De acuerdo con los brahmanes, Pitágoras y Sócrates enseñaron que el espíritu de Dios anima las partículas de la materia, que el hombre tiene dos almas de distinta naturaleza, pues una, el alma astral o cuerpo fluídico, es corruptible y perecedera, mientras que la otra, augoeides o partícula del Espíritu divino, es incorruptible é imperecedera.
El alma astral, aunque invisible para nuestros sentidos por ser de materia sublimada, perece y se renueva en los umbrales de cada nueva esfera, de suerte que va purificándose más y más en las sucesivas transmigraciones. Aristóteles, que por motivos políticos se muestra muy reservado al tratar cuestiones de índole esotérica, declara explícitamente su opinión en este punto, afirmando que el alma humana es emanación de Dios y a Dios ha de volver en último término. Zenón, fundador de la escuela estoica, distinguía en la naturaleza dos cualidades: una activa, masculina, pura y sutil, el Espíritu divino; otra pasiva, femenina, la materia que necesita del Espíritu para actuar y vivir. Es el único principio eficiente, cuyo soplo crea el fuego, el agua, la tierra y el aire. También los estoicos admitían como los indos, la reabsorción final. San Justino creía en la emanación divina del alma humana, y su discípulo Taciano afirmaba que “el hombre es inmortal como el mismo Dios”.

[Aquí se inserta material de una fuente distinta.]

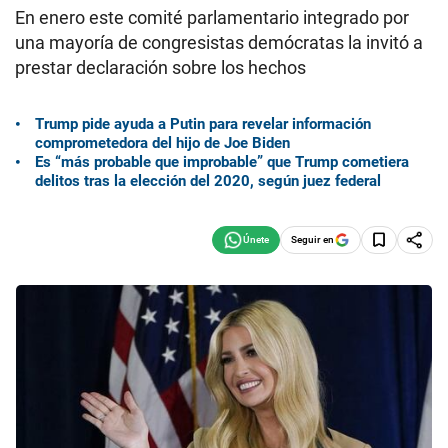
En enero este comité parlamentario integrado por
una mayoría de congresistas demócratas la invitó a
prestar declaración sobre los hechos
Trump pide ayuda a Putin para revelar información
comprometedora del hijo de Joe Biden
Es “más probable que improbable” que Trump cometiera
delitos tras la elección del 2020, según juez federal
Seguir en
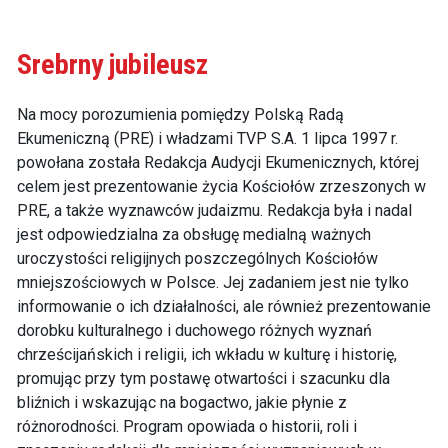
Srebrny jubileusz
Na mocy porozumienia pomiędzy Polską Radą
Ekumeniczną (PRE) i władzami TVP S.A. 1 lipca 1997 r.
powołana została Redakcja Audycji Ekumenicznych, której
celem jest prezentowanie życia Kościołów zrzeszonych w
PRE, a także wyznawców judaizmu. Redakcja była i nadal
jest odpowiedzialna za obsługę medialną ważnych
uroczystości religijnych poszczególnych Kościołów
mniejszościowych w Polsce. Jej zadaniem jest nie tylko
informowanie o ich działalności, ale również prezentowanie
dorobku kulturalnego i duchowego różnych wyznań
chrześcijańskich i religii, ich wkładu w kulturę i historię,
promując przy tym postawę otwartości i szacunku dla
bliźnich i wskazując na bogactwo, jakie płynie z
różnorodności. Program opowiada o historii, roli i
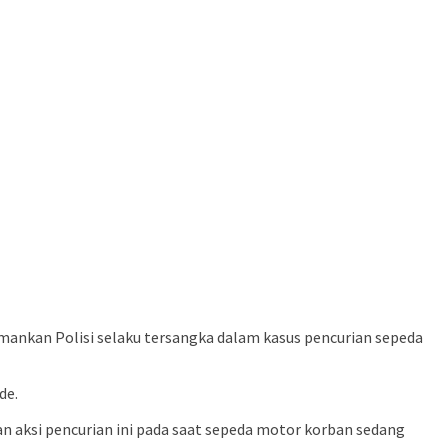
mankan Polisi selaku tersangka dalam kasus pencurian sepeda
de.
 aksi pencurian ini pada saat sepeda motor korban sedang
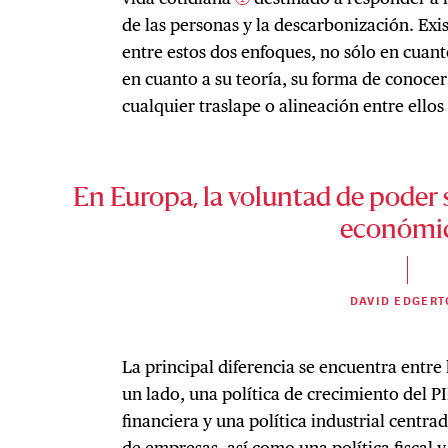
de las personas y la descarbonización. Exi
entre estos dos enfoques, no sólo en cuant
en cuanto a su teoría, su forma de conocer
cualquier traslape o alineación entre ellos e
En Europa, la voluntad de poder 
económic
DAVID EDGER
La principal diferencia se encuentra entre
un lado, una política de crecimiento del P
financiera y una política industrial centra
de empresas, así como una política fiscal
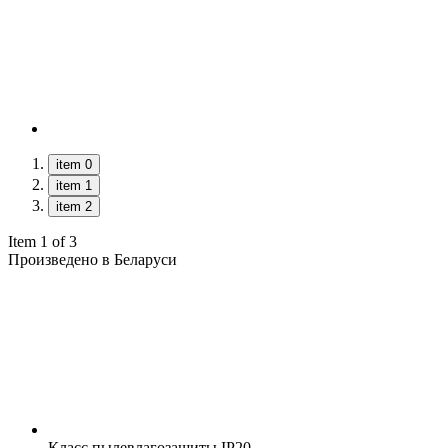
item 0
item 1
item 2
Item 1 of 3
Произведено в Беларуси
Класс пылевлагозащиты
IP20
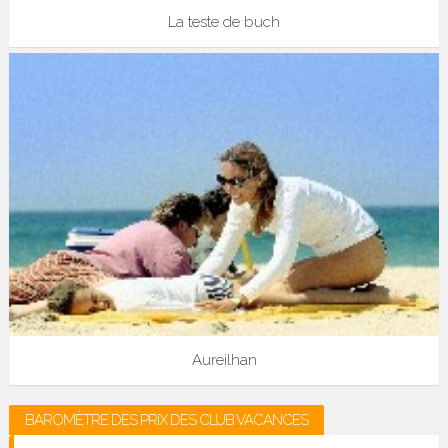
La teste de buch
Aureilhan
BAROMÈTRE DES PRIX DES CLUB VACANCES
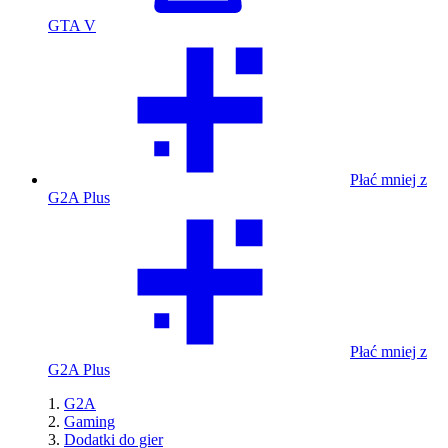
GTA V
Płać mniej z
G2A Plus
Płać mniej z
G2A Plus
G2A
Gaming
Dodatki do gier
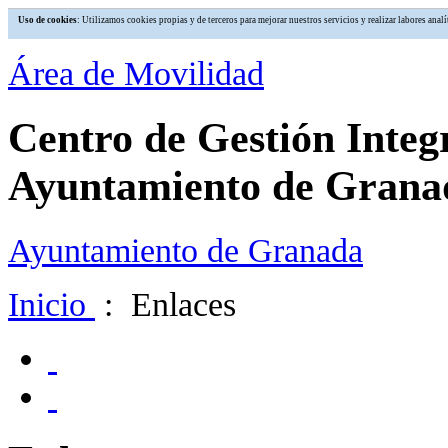
Uso de cookies
: Utilizamos cookies propias y de terceros para mejorar nuestros servicios y realizar labores an
Área de Movilidad
Centro de Gestión Integ
Ayuntamiento de Grana
Ayuntamiento de Granada
Inicio
: Enlaces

El texto hebreo del Génesis, según saben los hebraístas, dice así: “A todos los animales de la tierra y a todas las aves del aire y a cuanto se arrastra por el suelo les di alma viviente”. El especialista en lenguas clásicas, James Drummond, demuestra que los traductores de las Escrituras hebreas han tergiversado el sentido de los textos, modificando incluso el significado del nombre de Dios, que traducen por El, cuando el original dice Al que, según Higgins, significa Mithra, el Sol conservador y salvador. Drummond prueba también que la verdadera traducción de Beth–El es Casa del Sol y no Casa de Dios, pues en la composición de estos nombres cananeos, la palabra El no significa Dios, sino Sol.